▶ [What the task asks]
All of the listing must be given again exactly, except that the images are dropped.

▶ [The data]

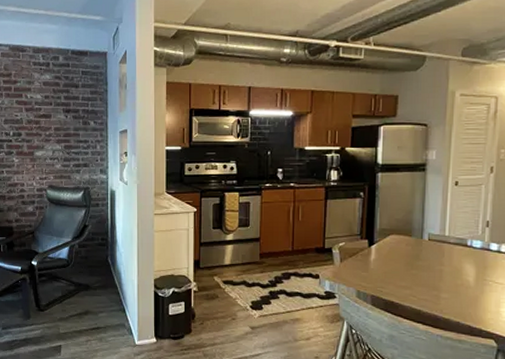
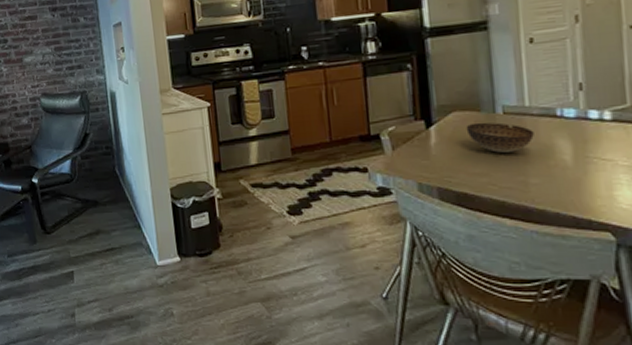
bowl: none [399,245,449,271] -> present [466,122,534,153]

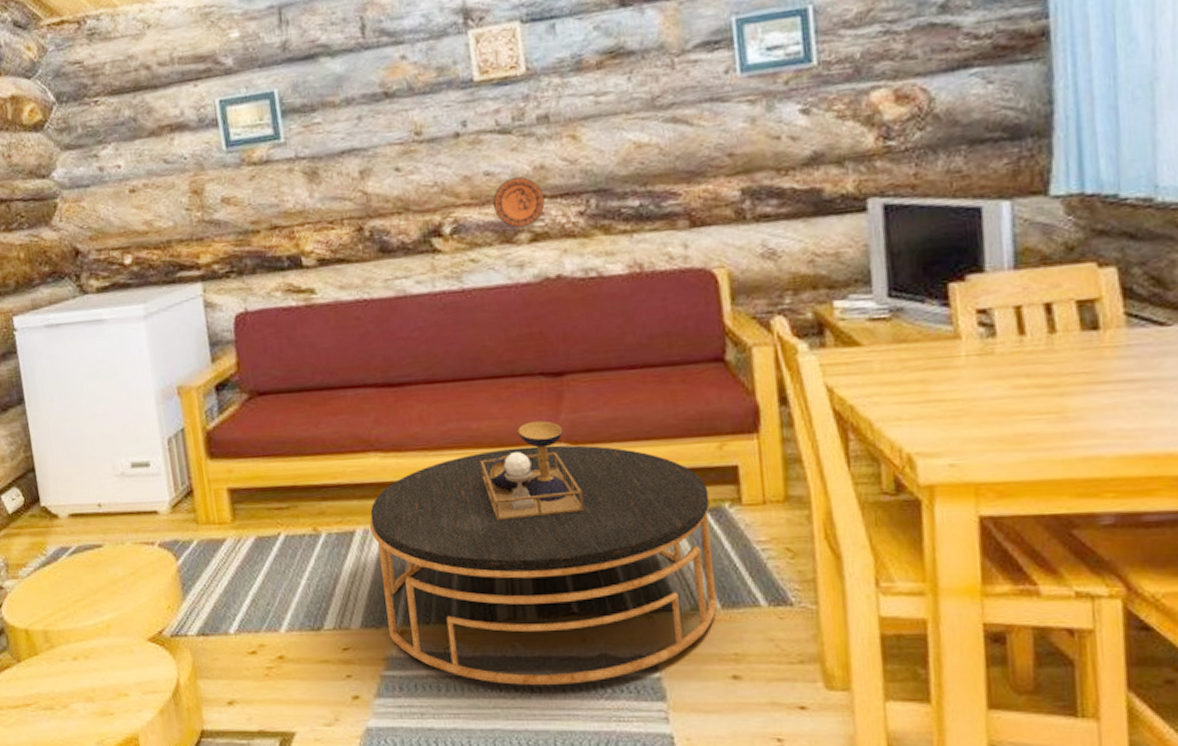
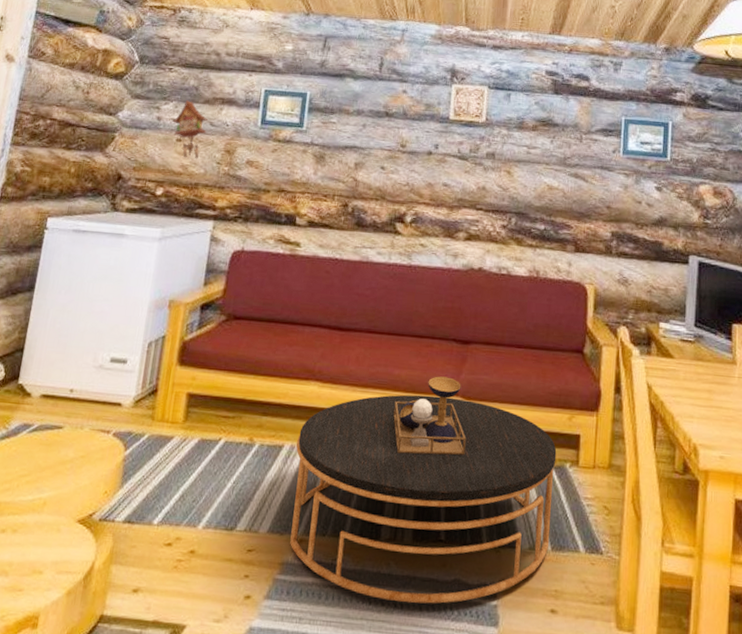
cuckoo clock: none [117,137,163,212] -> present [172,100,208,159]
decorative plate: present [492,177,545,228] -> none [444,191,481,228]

▶ [Written solution]
bowl: none [399,245,449,271] -> present [466,122,534,153]

cuckoo clock: none [117,137,163,212] -> present [172,100,208,159]
decorative plate: present [492,177,545,228] -> none [444,191,481,228]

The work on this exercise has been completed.